Tuesday, 21 August 2012

Cleansing Wipes

As a student of - among other things - urban planning in the nineteen seventies, much talk was of urban blight, sink estates, white flight and the like. (Nope, none of this is new) There comes a point where it is impossible to attract voluntary inward investment and those with resources sell up and move on. Those who are left care little for their environment and like a dirty protest, happily shit on their own doorsteps.

Eventually, as buildings fall into decline and crime, public health and safety issues arise, the local authorities move in, bulldoze the place and sell off the land for redevelopment into offices and trendy wine bars. The phoenix rises from the ashes, forty years of neglect are wiped clean. And nobody lives there any more.

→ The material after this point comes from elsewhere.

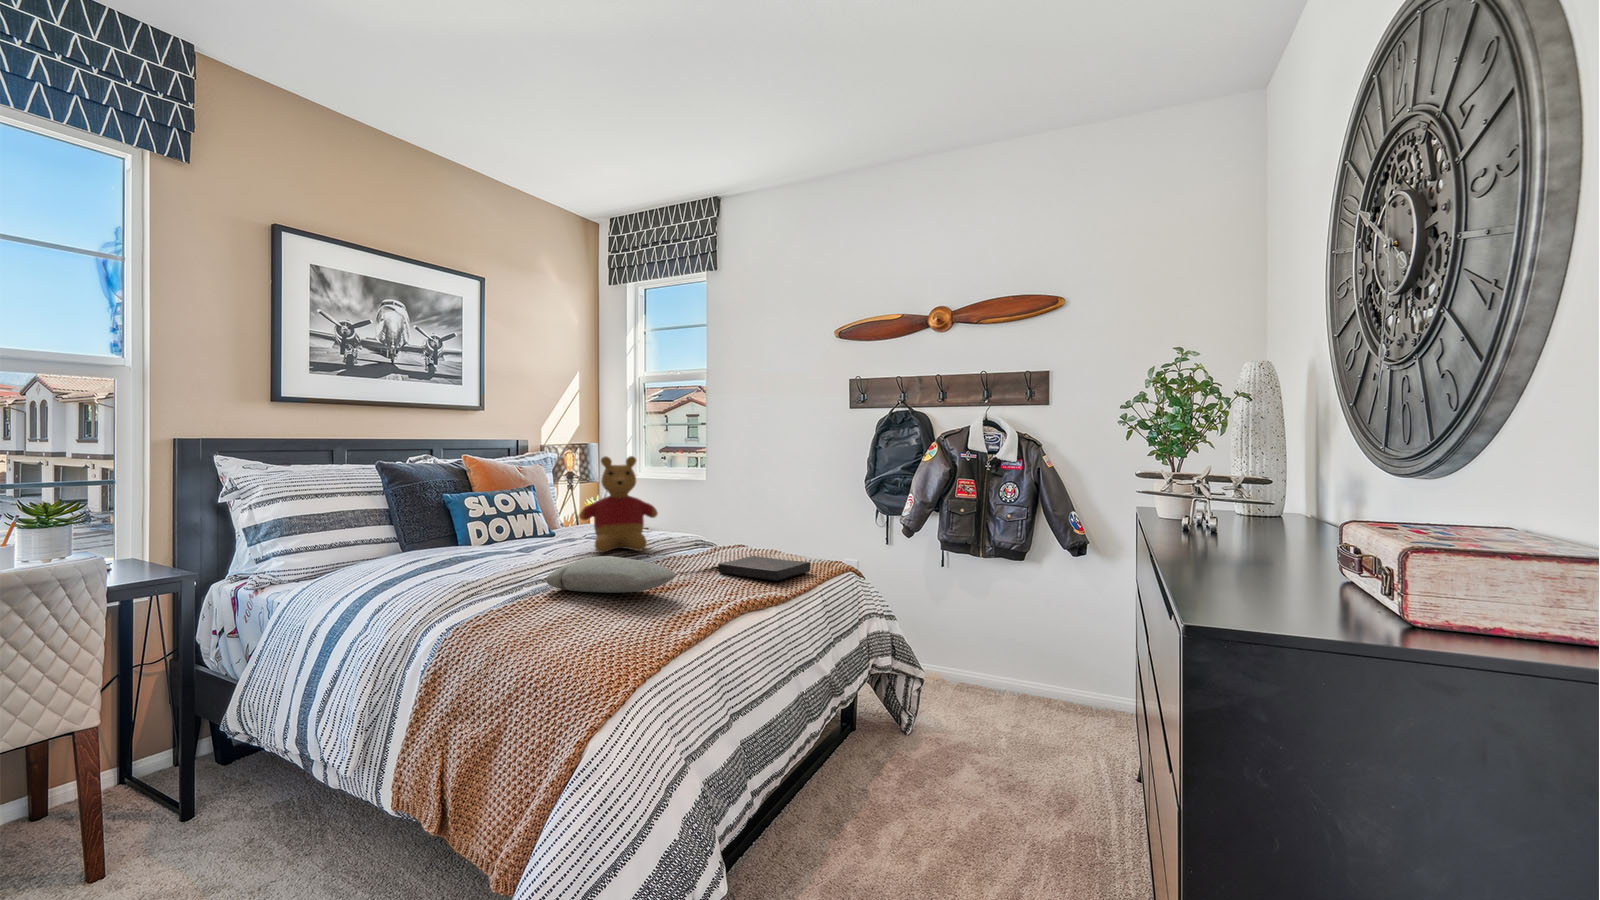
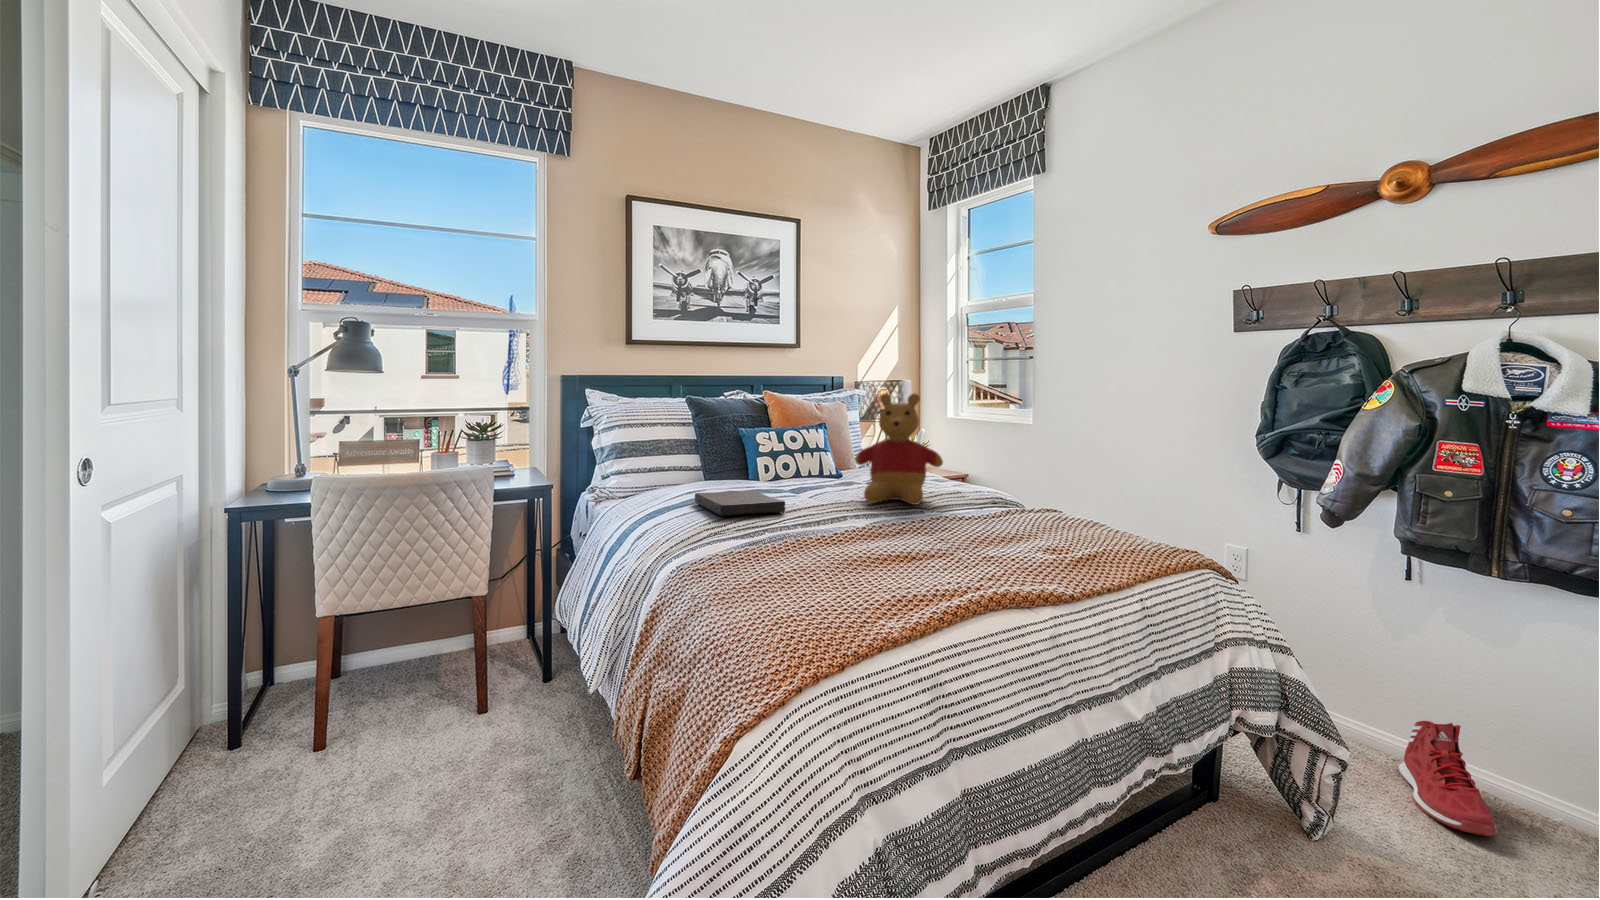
pillow: present [546,556,676,593] -> none [785,507,925,554]
book: present [718,556,811,581] -> present [695,490,785,516]
sneaker: none [956,657,1004,720] -> present [1399,721,1497,836]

The selling off of high value property in Chelsea to fund social housing elsewhere, as Grant Shapps is proposing, sounds to me like the opposite of urban blight. If I had the means to buy a house in an exclusive borough it would not best please me to find an extended family of Somalian refugees living next door. And as a normal tax payer I am offended by the notion that those who contribute nothing may get to live in a house I could only ever dream of.

The Labour vision for Chelsea

Those on the left have attacked the proposal as social cleansing. But let's call a spade a spade, eh? This would be so much more far-reaching than mere cleansing. This would be Chelsea wiping its arse.